Maybe you can thank your neighborhood park and farmers market for this latest nod, D.C. area.
Eighty percent of area residents surveyed reported exercising in the previous 30 days, although only about 25 percent were meeting the Centers for Disease Control and Prevention’s aerobic guidelines, according to the report. Twenty-five percent of residents are obese, and more than 96 percent live within a 10-minute walk to a park. Nearly 18 percent eat three or more servings of vegetables per day, the report says.
By comparison, in the Indianapolis area, which ranked last, 32 percent of residents live within walking distance of a park and about 13 percent consume three or more servings of vegetables, according to the report.

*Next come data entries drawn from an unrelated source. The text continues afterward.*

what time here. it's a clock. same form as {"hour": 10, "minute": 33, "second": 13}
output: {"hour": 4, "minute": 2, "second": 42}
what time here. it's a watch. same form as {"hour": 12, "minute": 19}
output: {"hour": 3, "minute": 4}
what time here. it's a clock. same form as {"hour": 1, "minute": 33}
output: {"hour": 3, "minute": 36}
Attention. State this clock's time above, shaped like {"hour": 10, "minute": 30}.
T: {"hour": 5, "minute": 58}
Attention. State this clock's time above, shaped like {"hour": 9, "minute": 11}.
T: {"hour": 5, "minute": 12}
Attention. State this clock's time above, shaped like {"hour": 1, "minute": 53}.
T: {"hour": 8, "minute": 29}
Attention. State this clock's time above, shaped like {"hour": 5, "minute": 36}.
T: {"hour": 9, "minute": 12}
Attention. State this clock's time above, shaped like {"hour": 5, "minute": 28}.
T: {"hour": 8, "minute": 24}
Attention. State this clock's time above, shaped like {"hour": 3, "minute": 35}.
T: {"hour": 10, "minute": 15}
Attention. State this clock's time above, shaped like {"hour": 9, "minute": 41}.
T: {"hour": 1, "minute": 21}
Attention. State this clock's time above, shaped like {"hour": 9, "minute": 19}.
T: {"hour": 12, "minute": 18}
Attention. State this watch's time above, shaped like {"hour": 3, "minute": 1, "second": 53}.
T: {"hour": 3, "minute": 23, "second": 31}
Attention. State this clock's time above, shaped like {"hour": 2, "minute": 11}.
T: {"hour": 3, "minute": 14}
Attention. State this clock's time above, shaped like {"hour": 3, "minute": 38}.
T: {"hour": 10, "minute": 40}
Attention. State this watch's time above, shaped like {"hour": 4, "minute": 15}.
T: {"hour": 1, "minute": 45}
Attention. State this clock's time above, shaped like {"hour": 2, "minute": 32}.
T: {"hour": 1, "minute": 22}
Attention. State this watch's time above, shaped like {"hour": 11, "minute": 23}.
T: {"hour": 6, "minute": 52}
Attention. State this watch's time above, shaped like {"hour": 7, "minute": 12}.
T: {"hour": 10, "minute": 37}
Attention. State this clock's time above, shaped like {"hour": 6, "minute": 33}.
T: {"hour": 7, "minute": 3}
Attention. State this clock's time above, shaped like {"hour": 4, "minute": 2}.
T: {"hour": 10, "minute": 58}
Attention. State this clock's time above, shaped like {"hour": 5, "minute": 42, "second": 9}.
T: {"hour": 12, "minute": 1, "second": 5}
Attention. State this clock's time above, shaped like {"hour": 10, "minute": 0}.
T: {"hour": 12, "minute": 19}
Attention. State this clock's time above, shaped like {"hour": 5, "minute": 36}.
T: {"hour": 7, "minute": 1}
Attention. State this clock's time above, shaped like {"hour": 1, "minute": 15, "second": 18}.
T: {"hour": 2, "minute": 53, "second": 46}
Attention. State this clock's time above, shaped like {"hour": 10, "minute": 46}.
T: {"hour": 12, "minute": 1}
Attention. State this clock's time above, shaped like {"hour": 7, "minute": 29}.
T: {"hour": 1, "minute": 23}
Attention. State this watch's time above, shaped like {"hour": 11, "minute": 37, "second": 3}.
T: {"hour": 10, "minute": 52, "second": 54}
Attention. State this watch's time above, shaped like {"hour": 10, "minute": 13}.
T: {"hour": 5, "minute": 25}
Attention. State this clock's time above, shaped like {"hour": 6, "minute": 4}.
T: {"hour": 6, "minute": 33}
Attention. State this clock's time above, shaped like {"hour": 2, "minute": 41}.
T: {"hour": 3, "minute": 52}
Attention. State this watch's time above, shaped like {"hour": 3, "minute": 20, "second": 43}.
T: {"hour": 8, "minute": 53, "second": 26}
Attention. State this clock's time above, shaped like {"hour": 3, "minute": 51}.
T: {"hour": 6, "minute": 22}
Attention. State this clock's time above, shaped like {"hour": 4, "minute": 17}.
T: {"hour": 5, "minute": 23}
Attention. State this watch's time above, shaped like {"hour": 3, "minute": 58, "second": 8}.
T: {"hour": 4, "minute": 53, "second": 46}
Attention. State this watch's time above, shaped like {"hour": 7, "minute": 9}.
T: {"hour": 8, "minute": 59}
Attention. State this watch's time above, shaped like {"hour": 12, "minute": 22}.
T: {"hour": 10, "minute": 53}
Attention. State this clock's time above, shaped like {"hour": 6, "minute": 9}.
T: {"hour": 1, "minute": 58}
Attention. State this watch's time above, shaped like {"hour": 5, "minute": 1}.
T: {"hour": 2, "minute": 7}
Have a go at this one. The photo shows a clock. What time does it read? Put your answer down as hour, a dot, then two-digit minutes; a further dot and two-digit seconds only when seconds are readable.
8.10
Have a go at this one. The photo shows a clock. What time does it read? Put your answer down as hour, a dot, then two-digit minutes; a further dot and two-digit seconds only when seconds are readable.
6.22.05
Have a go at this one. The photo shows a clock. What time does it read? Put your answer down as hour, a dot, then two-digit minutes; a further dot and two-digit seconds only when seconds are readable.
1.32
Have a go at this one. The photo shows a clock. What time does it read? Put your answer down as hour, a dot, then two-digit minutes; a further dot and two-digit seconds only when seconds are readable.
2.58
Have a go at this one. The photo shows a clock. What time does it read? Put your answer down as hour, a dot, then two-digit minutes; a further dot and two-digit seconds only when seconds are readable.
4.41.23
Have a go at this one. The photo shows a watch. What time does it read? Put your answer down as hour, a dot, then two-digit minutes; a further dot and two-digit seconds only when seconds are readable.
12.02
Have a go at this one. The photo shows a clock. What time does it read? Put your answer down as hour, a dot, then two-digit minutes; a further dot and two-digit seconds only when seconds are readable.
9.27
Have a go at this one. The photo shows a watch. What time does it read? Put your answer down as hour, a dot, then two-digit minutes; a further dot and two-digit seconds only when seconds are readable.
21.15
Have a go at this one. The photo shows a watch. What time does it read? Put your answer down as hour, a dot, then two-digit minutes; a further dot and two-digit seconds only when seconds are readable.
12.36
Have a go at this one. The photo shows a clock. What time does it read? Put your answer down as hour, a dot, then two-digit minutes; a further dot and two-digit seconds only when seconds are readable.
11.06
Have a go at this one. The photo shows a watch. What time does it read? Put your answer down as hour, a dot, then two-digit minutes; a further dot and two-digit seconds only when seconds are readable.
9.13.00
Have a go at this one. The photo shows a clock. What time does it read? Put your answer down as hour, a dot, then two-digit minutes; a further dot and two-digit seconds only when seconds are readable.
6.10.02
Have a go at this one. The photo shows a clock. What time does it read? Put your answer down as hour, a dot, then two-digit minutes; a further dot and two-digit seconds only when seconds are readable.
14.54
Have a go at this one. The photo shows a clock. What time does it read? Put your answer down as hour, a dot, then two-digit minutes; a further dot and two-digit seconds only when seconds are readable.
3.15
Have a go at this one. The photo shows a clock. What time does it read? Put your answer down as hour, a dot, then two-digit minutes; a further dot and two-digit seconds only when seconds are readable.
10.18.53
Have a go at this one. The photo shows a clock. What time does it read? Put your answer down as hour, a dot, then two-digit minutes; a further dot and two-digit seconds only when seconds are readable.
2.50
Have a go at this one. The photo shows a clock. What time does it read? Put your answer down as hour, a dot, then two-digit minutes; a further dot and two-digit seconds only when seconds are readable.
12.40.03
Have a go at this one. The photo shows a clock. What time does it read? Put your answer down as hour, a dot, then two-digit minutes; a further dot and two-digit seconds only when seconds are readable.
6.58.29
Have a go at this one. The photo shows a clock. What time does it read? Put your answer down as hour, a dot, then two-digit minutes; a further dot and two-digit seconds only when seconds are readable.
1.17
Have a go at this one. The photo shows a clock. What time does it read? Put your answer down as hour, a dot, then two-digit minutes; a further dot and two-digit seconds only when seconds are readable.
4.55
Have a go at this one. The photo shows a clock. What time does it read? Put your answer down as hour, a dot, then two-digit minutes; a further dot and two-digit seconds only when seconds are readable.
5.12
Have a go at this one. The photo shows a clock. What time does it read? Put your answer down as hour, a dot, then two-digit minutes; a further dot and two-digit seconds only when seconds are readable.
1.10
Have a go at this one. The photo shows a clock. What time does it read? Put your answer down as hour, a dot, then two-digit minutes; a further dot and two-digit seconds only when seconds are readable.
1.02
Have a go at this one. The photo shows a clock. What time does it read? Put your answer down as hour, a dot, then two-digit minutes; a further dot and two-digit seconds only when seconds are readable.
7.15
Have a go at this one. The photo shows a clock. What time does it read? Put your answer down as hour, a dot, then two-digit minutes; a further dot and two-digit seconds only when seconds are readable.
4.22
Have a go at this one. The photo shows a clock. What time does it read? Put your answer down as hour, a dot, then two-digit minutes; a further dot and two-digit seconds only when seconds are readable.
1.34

The five healthiest metro areas, according to the index:
- Washington
- Minneapolis
- Denver
- Portland, Ore.
- San Francisco
The D.C. area may have received top honors in the fitness rankings, but drastic disparities in facility access and health remain across the city. Big and boutique gyms may dot neighborhoods around 14th Street NW, H Street NE and the Navy Yard, but there are no private gyms east of the Anacostia River, which has the highest concentration of the city’s poorest residents. (There are free gyms and classes at city recreation centers.)
And the index may put the area’s obesity rate at around 25 percent, but that doesn’t hold across the District. According to the D.C. Department of Health, east of the Anacostia, rates are 35 percent in Ward 7 and 44 percent in Ward 8. Ward 3, which covers most of upper Northwest Washington, has an obesity rate of just 7.5 percent.